Media Solutions Center America saw dozens of staffers laid off earlier this month, according to multiple sources. Exact numbers are hard to come by, but one source estimated that as much as 15% of the staff may have been affected. I’ve been told that MSCA employed around 250 people total before the cuts went into effect.
A Samsung spokesperson declined to comment on “rumors and speculation” when contacted for this story, adding: “What we can tell you is that Samsung remains committed to delivering engaging, connected entertainment experiences through its Milk platform, and we continue to expand our library of music, video and virtual reality.”
These layoffs come just a few weeks after Kevin Swint, Samsung’s VP of content and services, left the unit, according to sources. Swint came to Samsung over two years ago from Apple, where he ran the iTunes video business. At Samsung, he was most recently responsible for Milk Video, a shortform video curation and aggregation app that launched in late 2014.

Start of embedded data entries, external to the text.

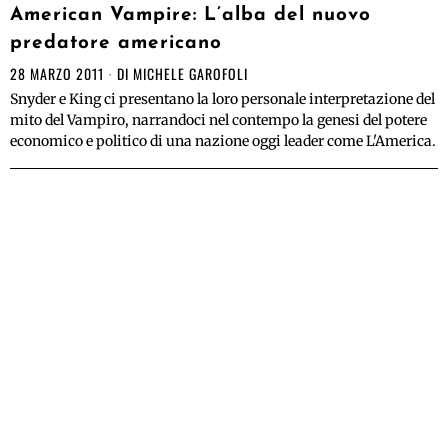
American Vampire: L’alba del nuovo
predatore americano
28 MARZO 2011
DI
MICHELE GAROFOLI
Snyder e King ci presentano la loro personale interpretazione del
mito del Vampiro, narrandoci nel contempo la genesi del potere
economico e politico di una nazione oggi leader come L'America.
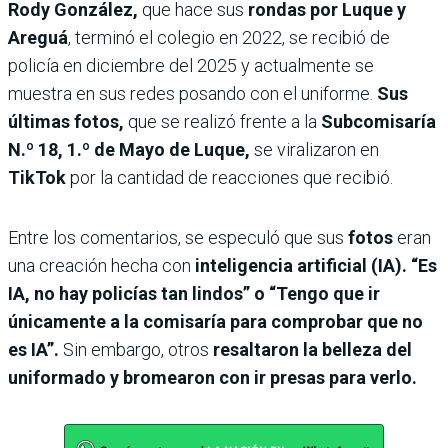
Rody González,
que hace sus
rondas por Luque y
Areguá
, terminó el colegio en 2022, se recibió de
policía en diciembre del 2025 y actualmente se
muestra en sus redes posando con el uniforme.
Sus
últimas fotos,
que se realizó frente a la
Subcomisaría
N.º 18, 1.º de Mayo
de Luque,
se viralizaron en
TikTok
por la cantidad de reacciones que recibió.
Entre los comentarios, se especuló que sus
fotos
eran
una creación hecha con
inteligencia artificial (IA). “Es
IA, no hay policías tan lindos” o “Tengo que ir
únicamente a la comisaría para comprobar que no
es IA”.
Sin embargo, otros
resaltaron la belleza del
uniformado y bromearon con ir presas para verlo.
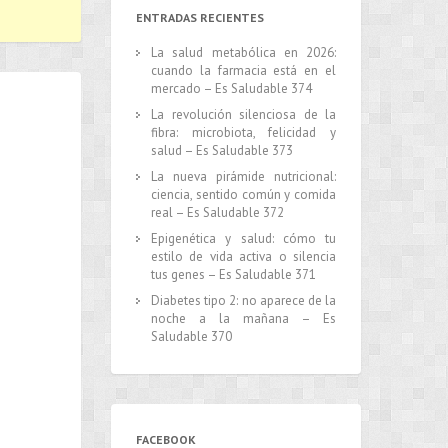
ENTRADAS RECIENTES
La salud metabólica en 2026:
cuando la farmacia está en el
mercado – Es Saludable 374
La revolución silenciosa de la
fibra: microbiota, felicidad y
salud – Es Saludable 373
La nueva pirámide nutricional:
ciencia, sentido común y comida
real – Es Saludable 372
Epigenética y salud: cómo tu
estilo de vida activa o silencia
tus genes – Es Saludable 371
Diabetes tipo 2: no aparece de la
noche a la mañana – Es
Saludable 370
FACEBOOK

Milk Video has been part of a new approach toward mobile media within Samsung that began with the launch of Milk Music in March 2014. Previously, Samsung was trying to directly compete with download stores like iTunes and Google Play to generate additional revenue through media sales. But its own Media Hub apps never caught on with consumers. Samsung eventually decided to get out of the content store business altogether, shuttering digital storefronts for music, video and ebooks last summer.
Instead, the company aimed to build free and ad-supported services that wouldn’t necessarily make a lot of money on their own, but help Samsung products stand out in an increasingly crowded market — something that the company desperately needed as sales of its flagship phones fell well below expectations.
Milk Music was the first attempt for such a service-centric approach. The app offers users Pandora-like personalized radio streams through a unique user interface, and was initially available only on select Samsung handsets, but eventually launched on the Web and Samsung smart TVs as well.
Milk Video launched in November with a similar design language, and a premise to become a more curated alternative to Google’s YouTube. Samsung struck partnerships with mobile video makers like Tastemade, CollegeHumor and Machinima for the service and secured some exclusive content from Funny or Die and Vice.
The company also launched a service called Milk VR for its Gear VR headset in January, and there was talk that Samsung might over time launch other Milk-themed apps for additional verticals like sports. But with the recent cuts, it’s unclear whether any of those apps will see the light of day — especially because Samsung is reportedly on a cost-cutting mission that may see the company shift course on a number of fronts.
Jay Y. Lee, who is expected to take over as Samsung’s chairman any day now, is likely going to focus much more on profitable parts of Samsung’s business and move away from a strategy that was purely based on scale, according to a recent Wall Street Journal report. Lee is also thought to be much more open to partnerships with third parties, which could potentially see Samsung outsource media for its devices altogether.